ANDY BUTLIN returns to the boxing ring tomorrow with a big point to prove.

It’s an 11th professional fight for the Huddersfield light-middleweight, and most punters will be backing highly-rated opponent Billy Joe Saunders to take the honours at West Ham’s Upton Park football ground in East London.

But 28-year-old battler Butlin will go into his meeting with the Olympian quietly confident of chalking up a third successive win on the undercard of the eagerly-awaited Kevin Mitchell versus Michael Katsidis WBO lightweight title contest.

That’s despite accepting the fight against Frank Warren ace Saunders at short notice.

"Andy’s had a stop-start career and he sees this as an opportunity to step up and gain the recognition he feels he deserves," said a source inside the Butlin camp.

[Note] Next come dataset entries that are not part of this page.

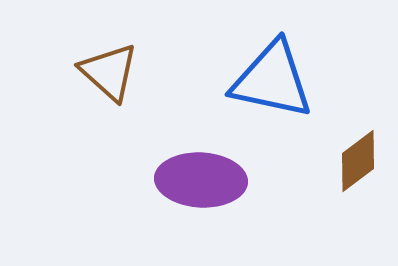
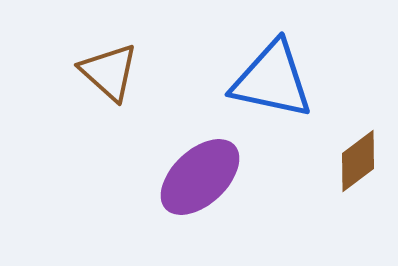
purple ellipse: moved 1 px left, 3 px up; rotated 46 degrees counterclockwise
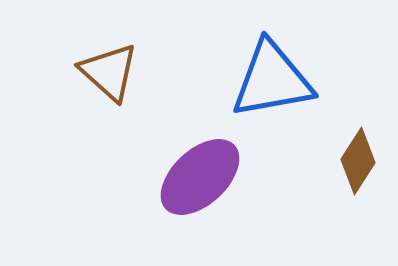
blue triangle: rotated 22 degrees counterclockwise
brown diamond: rotated 20 degrees counterclockwise
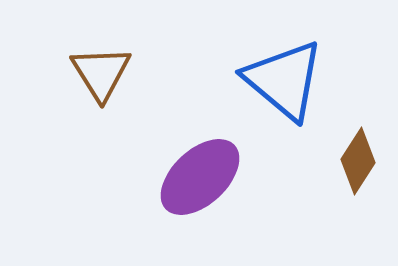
brown triangle: moved 8 px left, 1 px down; rotated 16 degrees clockwise
blue triangle: moved 12 px right; rotated 50 degrees clockwise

"He’s been training like a demon for six week’s solid, and he knows a good performance could act as a springboard to bigger things."

Former Rawthorpe amateur Butlin, who first fought professionally in 2004, took his win record to six by beating Leicester’s Simon Fleck in Bolton, but that was a year ago.

Southpaw Saunders, great-grandson of one of Britain’s most famous Romany bareknuckle champions, Absolom Beeney, has five wins from five since joining the paid ranks 15 months ago having competed in the Beijing Olympics of 2008.

Saunders’ fellow Olympian James DeGale, the double goal medalist who challenges for the WBA international super-middleweight title, also feature in the East end.